Spare-Tire Adapter For Grand Cherokee
Question: I have a '95 Grand Cherokee Laredo and I was wondering where I could get an adapter to relocate the spare tire to the back of the vehicle like your '96 Grand Cherokee 75,000-mile project truck.
Doyle Daughtry
Monroe, MI

Answer: The first one we used was actually a Mopar accessory that came from a Jeep dealer. It rattled and moved around a lot, and we just were not impressed with it at all.

We finally changed it out for a Tomken (719/395-2526, rear bumper and tire carrier. The early production model had a latch that rattled and was hard to use, but the updated version is much better and we are very happy with its operation.

We did make a couple of modifications to it for our particular application later on that will be shown in our "Project Ain't It Grand-er" series in an upcoming issue.

F-250 4x2 To 4x4 Conversion Tips
Question: I have a '92 Ford F-250. It has the 7.5L 460 and 4.10:1 gears in the rear. She's only a 4x2, but I'm considering doing a 4x4 conversion. The truck has sentimental value, so that's why I am considering this. In other words, I will never sell this truck, ever. I figure the best thing to do is just to buy a 4x4 chassis of the same year and have the gears match and what not.

Should I just swap over my cab and box and everything else? Can you provide me with any insight here?
Scott Weeks
Prince George, B.C., Canada

Answer: I have touched on this subject many times before and I am sure it will come up many more times in the future. Over all, both time- and cost-wise, you are a lot better off trading in your 4x2 for a factory-built 4x4.
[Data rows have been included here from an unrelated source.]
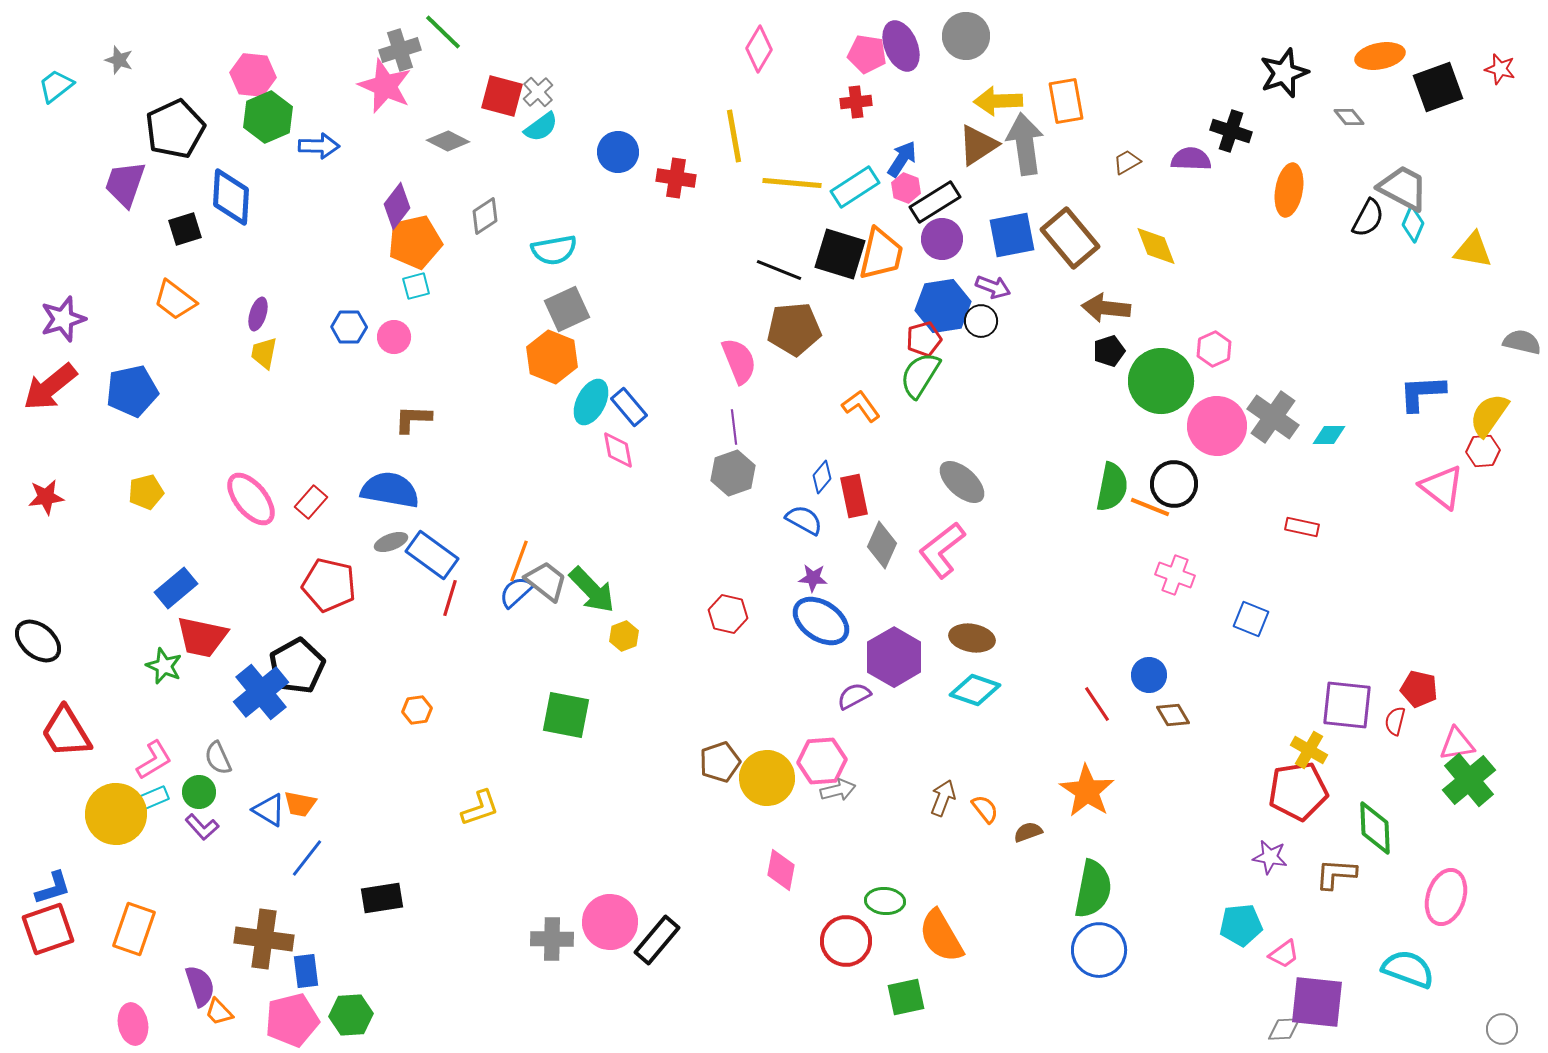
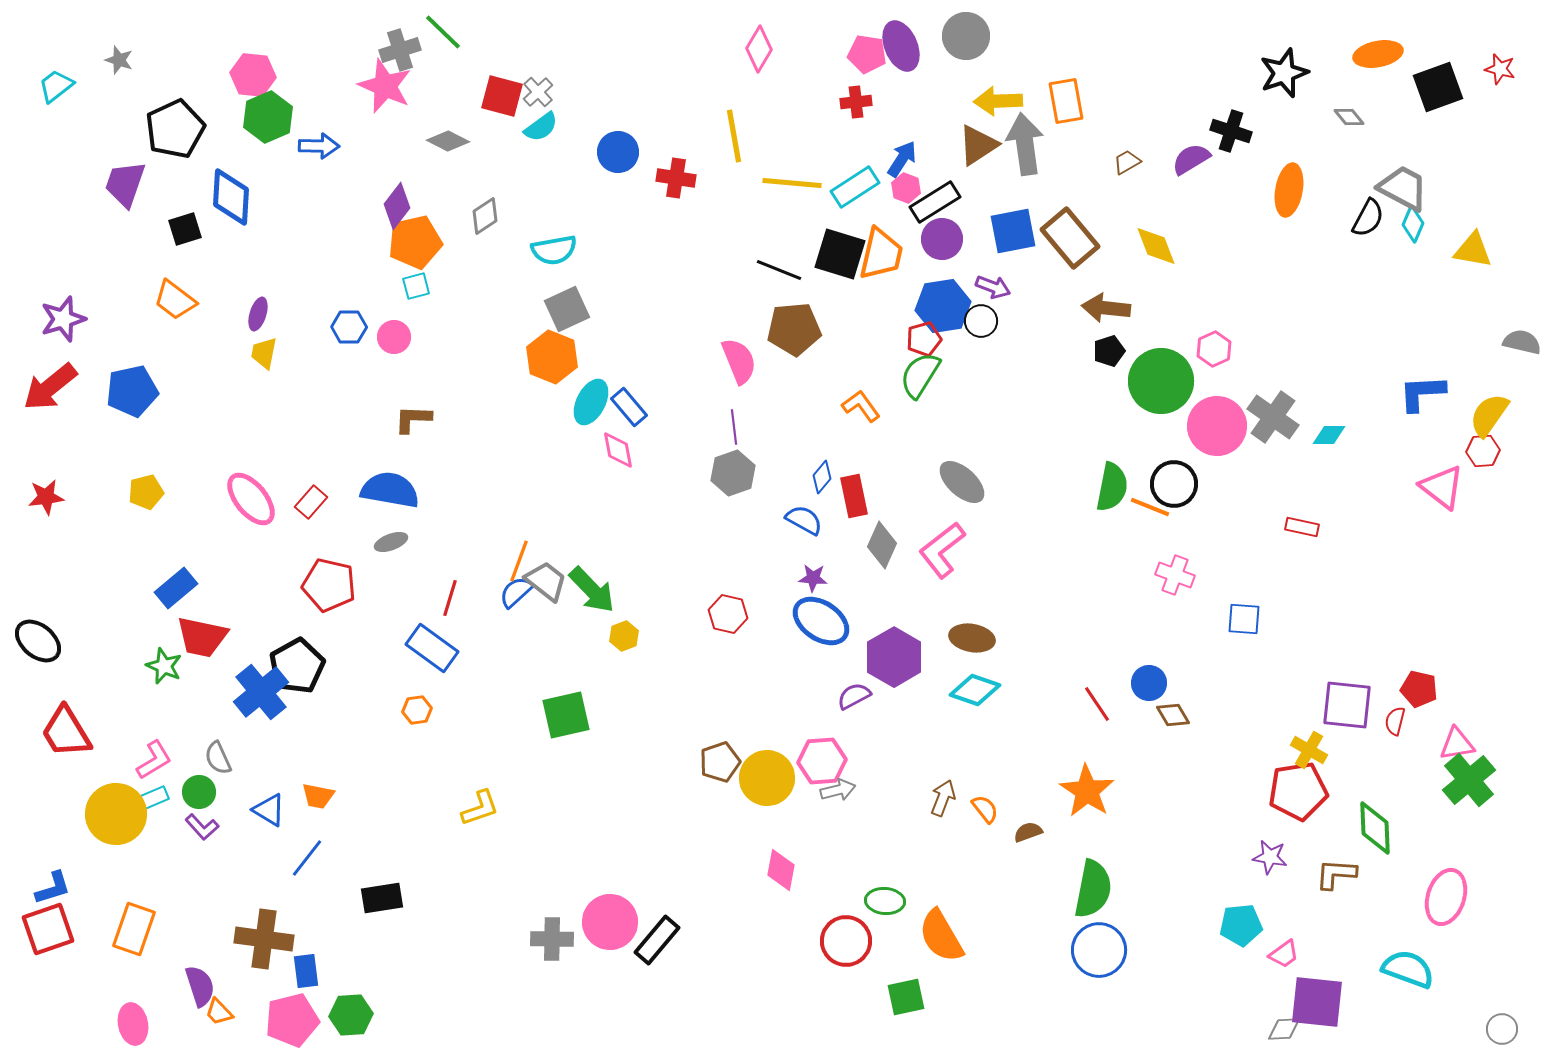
orange ellipse at (1380, 56): moved 2 px left, 2 px up
purple semicircle at (1191, 159): rotated 33 degrees counterclockwise
blue square at (1012, 235): moved 1 px right, 4 px up
blue rectangle at (432, 555): moved 93 px down
blue square at (1251, 619): moved 7 px left; rotated 18 degrees counterclockwise
blue circle at (1149, 675): moved 8 px down
green square at (566, 715): rotated 24 degrees counterclockwise
orange trapezoid at (300, 804): moved 18 px right, 8 px up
Now with that said, you're on the right track. However, that may be easier said than done. So let's say you buy a real beater 4x4-you know, one of those advertised as a "great firewood hauler"-because you're not really interested in the condition of the body. Now you find that the drivetrain is completely worn out. Just about every axleshaft, gear, bearing, seal, and U-joint has to be replaced. Maybe that is OK and maybe it's not, depending on just how much money you want to spend. The good thing is that when you're done, your truck may be relatively new drivetrain-wise. Or maybe you buy a rollover with what looks like only body damage. The only way to make sure that the axlehousing or the frame is not bent is by putting it on an alignment rack. You could get lucky, and only maybe a spring is bent-or it could be that everything is trash.

Whatever you do, I would advise against just buying an axle here, a transfer case someplace else, springs from another source, and so on unless you have lots of time and patience and are willing to have your truck apart for a considerable amount of time while you run down the little parts to make it all work. It's important to remember that even within a model series, there can be mechanical changes that may or may not allow a direct bolt-on, so be ready to cope with that.

I think that the most important thing to remember when taking on a project like this is to have all the parts and pieces on hand before you start, be able to recruit enough people to help you make the body transfer, and above all, don't set a deadline as to when it has to be finished.